There’s an old acting exercise wherein an actor plays the same text ten different ways — as petulant child, scolding parent, scorned lover, and evil maniac — stretching the actor and revealing undiscovered nuances in the text. Cate Blanchett’s 13 performances in “Manifesto,” an immersive video installation by the artist Julian Rosefeldt currently making its American premiere at Park Avenue Armory, is the closest a film performance may ever come to capturing the spirit of live theater.
The film will screen as a 90-minute experimental feature at the Sundance Film Festival next month, but starts its life in New York in a very different form.
Like an actor in rehearsal, Blanchett is playful and inventive, surprising her scene partners and even herself. At their best — and Blanchett is at hers here — actors are vessels through which creativity flows uninhibited. In “Manifesto,” viewers have the rare chance to catch Blanchett in the flow, vibrating with the thrill of every actor’s illusive mistress: Discovery. But to focus solely on Blanchett would do “Manifesto” a disservice. The project is that rare piece of art that uses a simple concept, executed beautifully, to communicate abstract ideas. Rosefeldt combines theater, film, and literature to create a remarkable meditation on the purpose of art. If it sounds heady, take heart — it’s also pretty entertaining.
The basic concept is this: As 13 different characters, Blanchett performs rousing monologues from the manifestos of the great artistic movements of the 20th century, including writing by Sol LeWitt, André Breton, Claes Oldenburg, and Jim Jarmusch. The viewer travels at their leisure between 13 screens (and 13 Blanchetts). First, she’s a bearded vagabond shouting at the sky that “the role of the artist can only be that of the revolutionary”; then, she’s a severe Russian choreographer lecturing at her alien-costumed dancers that “Fluxus is a pain in art’s ass”; lastly, she’s a school teacher whose lesson plan includes Lars Von Trier and Thomas Vinterberg’s “Dogme 95” manifesto, which she shares with a classroom of doodling 7 year-olds.
On the page, the dense language and lofty ideals of the manifestos would be difficult to process — in one sitting no less — not to mention most people don’t have the time or inclination to do so. Like great classical actors who turn Shakespeare’s most obscure histories into lively entertainment, Blanchett finds humor in the text’s abstract ideas. Rosefeldt’s concept sets her up well, and the magic happens in the juxtaposition between text and scene.

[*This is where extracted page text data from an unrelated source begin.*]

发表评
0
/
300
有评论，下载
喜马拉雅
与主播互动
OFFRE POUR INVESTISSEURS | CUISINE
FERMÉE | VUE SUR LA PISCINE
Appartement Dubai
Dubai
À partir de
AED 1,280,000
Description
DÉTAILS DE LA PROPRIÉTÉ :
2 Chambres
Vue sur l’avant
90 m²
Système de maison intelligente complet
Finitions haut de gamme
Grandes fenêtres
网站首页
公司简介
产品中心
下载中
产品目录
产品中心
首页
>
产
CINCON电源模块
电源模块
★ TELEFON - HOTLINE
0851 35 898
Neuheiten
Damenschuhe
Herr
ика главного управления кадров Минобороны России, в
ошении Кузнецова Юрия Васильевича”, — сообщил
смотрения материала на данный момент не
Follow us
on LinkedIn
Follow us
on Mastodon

It’s not every day that conceptual art invokes audible laughter, but try holding back when Blanchett, as a eulogizing widow, fights through tears to tell elegantly dressed mourners: “Dada is shit. But from now on, we want to shit in different colors.” Other times, it’s Rosefeldt’s editing that provides the satire, as when an industrial trash compactor dumps its massive load and Blanchett cries, “Hurray for everlasting architecture.”
Rosefeldt, who studied architecture, exhibits as cinematic eye as any. He has a penchant for the grandiose, and favors sweeping overhead shots that toy with scale. Architecture features heavily, and he finds much to admire in ornate churches and sterile laboratories alike. The colors are vivid and precise; every visual detail belies Rosefeldt’s ability to find beauty in the unexpected, from a maze of industrial pipes, to a wall of human-like puppets, to an alien dance number that would give Lady Gaga a run for her money.

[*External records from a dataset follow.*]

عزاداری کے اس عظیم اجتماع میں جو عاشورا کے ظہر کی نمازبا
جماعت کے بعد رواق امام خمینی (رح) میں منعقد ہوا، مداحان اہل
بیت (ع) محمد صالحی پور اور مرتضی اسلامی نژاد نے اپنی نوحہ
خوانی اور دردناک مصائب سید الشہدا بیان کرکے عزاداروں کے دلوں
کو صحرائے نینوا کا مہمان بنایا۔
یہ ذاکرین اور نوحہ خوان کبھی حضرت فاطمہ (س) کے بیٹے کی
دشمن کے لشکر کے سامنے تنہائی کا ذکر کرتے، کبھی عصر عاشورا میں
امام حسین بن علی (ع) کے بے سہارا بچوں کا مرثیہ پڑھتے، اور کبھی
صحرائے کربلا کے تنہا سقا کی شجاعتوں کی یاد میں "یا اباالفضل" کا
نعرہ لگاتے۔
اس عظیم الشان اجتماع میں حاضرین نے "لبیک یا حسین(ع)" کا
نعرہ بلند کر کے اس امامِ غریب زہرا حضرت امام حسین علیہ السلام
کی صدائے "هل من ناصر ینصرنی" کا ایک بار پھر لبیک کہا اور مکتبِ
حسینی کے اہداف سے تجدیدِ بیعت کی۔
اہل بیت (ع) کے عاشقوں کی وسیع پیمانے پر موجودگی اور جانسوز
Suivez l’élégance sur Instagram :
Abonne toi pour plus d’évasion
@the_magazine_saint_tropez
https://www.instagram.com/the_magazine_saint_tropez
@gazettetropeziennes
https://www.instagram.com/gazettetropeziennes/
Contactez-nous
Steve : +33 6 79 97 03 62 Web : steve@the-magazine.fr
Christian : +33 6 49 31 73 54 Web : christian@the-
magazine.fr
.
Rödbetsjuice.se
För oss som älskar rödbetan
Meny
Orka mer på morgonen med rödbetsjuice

While “Manifesto” will travel to Sundance and beyond as a movie, it’s hard to imagine that it will capture the thrilling experiencing of being immersed a gallery of performances. The most exciting moment in “Manifesto” occurs when all thirteen Blanchetts stare directly into the screen at the same time and deliver their lines in a sing-song monotone. With each at a different pitch, the harmonious medley of ideas and voices envelops viewers like a warm bath of different worlds.
Standing in the Armory Drill Hall — one of the largest and oldest spaces in New York City — while absorbing Rosefeldt’s stunning images and sounds is nothing short of transcendent. Engaging with the films at an unhurried pace, physically grappling with the installation, provides a unique experience specific to the design of the work. There’s no way to replicate that in a movie theater, but it’s a great expansion of this movie star’s talent.